Ich will Ihnen noch ein Beispiel nennen. Die beiden Hauptpunkte, die darin sind, sind einerseits Alterskennzeichnungen und andererseits Jugendschutzprogramme. Die erste Frage der Alterskennzeichnungen im Netz hat ein Problem. Das funktioniert nur dann, wenn es Eltern gibt, die im Zweifel Jugendschutzprogramme auf ihre Computer oder die Computer ihrer Kinder aufspielen.

Es gibt ein Beispiel aus der Musik. Ich weiß nicht, ob Sie die Ehefrau von Al Gore kennen, Tipper Gore. Tipper Gore hat vor 20 Jahren für ihre Nichte ein Album von Prince gekauft und ist dort auf einen ihrer Meinung nach anstößigen Inhalt gestoßen. Sie hat eine Bewegung in Gang gesetzt, die dazu geführt hat, dass auf vielen CDs inzwischen ein Stempel aufgebracht ist: Parental Advisory – Explicit Lyries. Ein Hinweis an die Eltern, deutliche Sprache, um es einmal vorsichtig auszudrücken.

Bis heute ist es immer noch so, dass die meisten Eltern diesen Stempel überhaupt nicht als solchen erkennen, aber die Jugendlichen inzwischen, wenn dieser Stempel nicht auf der CD steht, sagen: Das kaufe ich nicht, das ist mir nicht hart genug. – Wenn am Ende einer solchen Kennzeichnung genau das steht, dann hätten wir das Gegenteil von dem erreicht, was eigentlich die Initiatoren eines solchen Jugendmedienschutzstaatsvertrages erreichen wollten.
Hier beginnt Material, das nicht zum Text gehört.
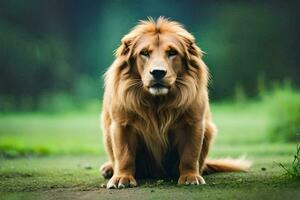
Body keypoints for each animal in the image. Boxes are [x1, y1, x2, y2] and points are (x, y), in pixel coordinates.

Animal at [99, 17, 250, 189]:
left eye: (172, 53)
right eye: (144, 53)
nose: (158, 72)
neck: (157, 102)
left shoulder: (193, 123)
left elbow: (190, 155)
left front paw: (190, 177)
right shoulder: (122, 124)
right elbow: (124, 155)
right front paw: (121, 178)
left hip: (209, 130)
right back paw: (109, 169)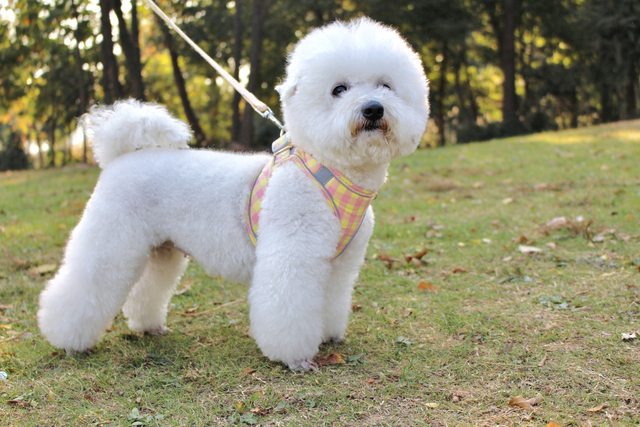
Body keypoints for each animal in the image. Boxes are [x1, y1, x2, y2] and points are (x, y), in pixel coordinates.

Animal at [38, 18, 429, 371]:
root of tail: (120, 156)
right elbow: (288, 306)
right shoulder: (293, 254)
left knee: (145, 290)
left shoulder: (339, 264)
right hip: (111, 237)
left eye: (385, 85)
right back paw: (67, 339)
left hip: (160, 248)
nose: (373, 108)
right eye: (338, 89)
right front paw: (296, 357)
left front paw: (328, 335)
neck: (332, 170)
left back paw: (148, 327)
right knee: (84, 285)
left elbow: (331, 300)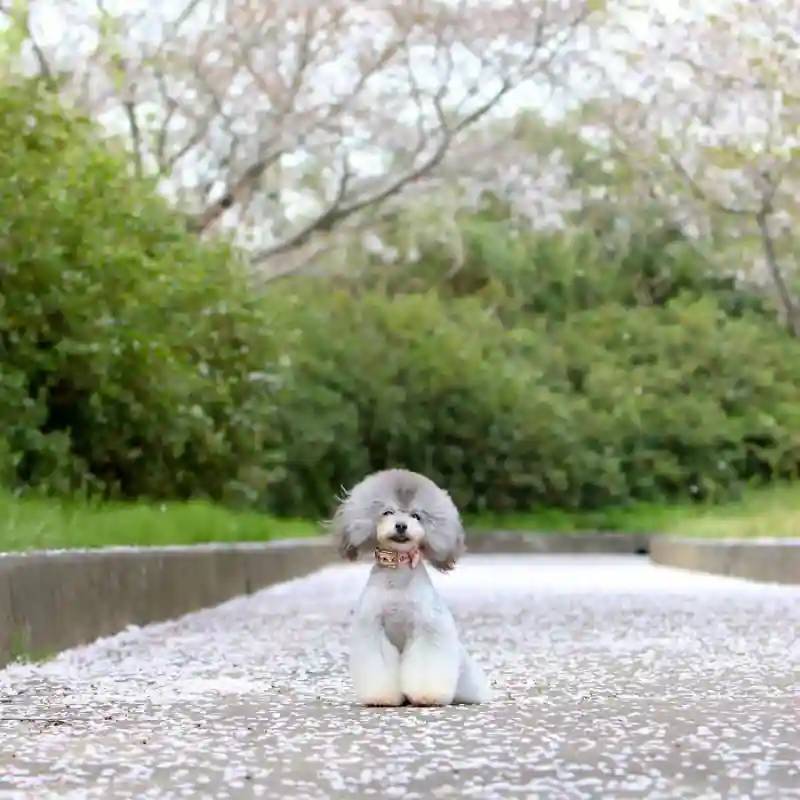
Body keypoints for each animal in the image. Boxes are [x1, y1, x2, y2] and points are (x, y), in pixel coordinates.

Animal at [328, 468, 490, 708]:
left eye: (416, 516)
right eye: (387, 512)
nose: (401, 526)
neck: (398, 578)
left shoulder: (427, 628)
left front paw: (428, 696)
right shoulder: (374, 630)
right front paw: (381, 697)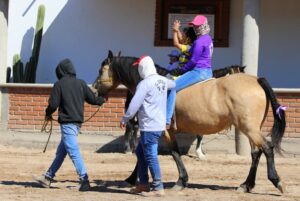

Deswegen sage ich: Gut gemeint ist nicht immer gut gemacht.

(Beifall bei dem BÜNDNIS 90/DIE GRÜNEN)

Ich bin der Fraktion der Sozialdemokraten für den Vorschlag ausdrücklich dankbar, eine Anhörung zu machen, die sich weniger mit diesem Jugendmedienschutzstaatsvertrag, sondern mit den eigentlichen Problemen beschäftigt. Es gab in den Achtzigerjahren zwei sehr populäre Bücher von Neil Postman. Das Erste ist „Wir amüsieren uns zu Tode“, und das Zweite ist „Das Verschwinden der Kindheit“. Ich denke mir manchmal, was würde eigentlich passieren, wenn Neil Postman das nicht über das Fernsehen, wie in den Achtzigerjahren, schreiben würde, sondern über das Internet im Jahre 2010. Er ist vor sieben Jahren gestorben.

Vizepräsidentin Sarah Sorge:

Herr Kollege Al-Wazir, ich darf Sie bitten, zum Schluss zu kommen.

Tarek Al-Wazir:

Er kann es nicht mehr machen. Wir sollten uns aber generell einmal die Frage stellen, wie wir Sachen nicht nur gut meinen können, sondern auch gut machen. Am Ende bleibt der Schlüssel einzig und allein die Medienkompetenz. Als Land haben wir dabei eigene Kompetenzen, die wir nutzen müssen. – Vielen herzlichen Dank, Frau Präsidentin.

(Beifall bei dem BÜNDNIS 90/DIE GRÜNEN)

Vizepräsidentin Sarah Sorge:

Herzlichen Dank auch an Sie, Herr Al-Wazir.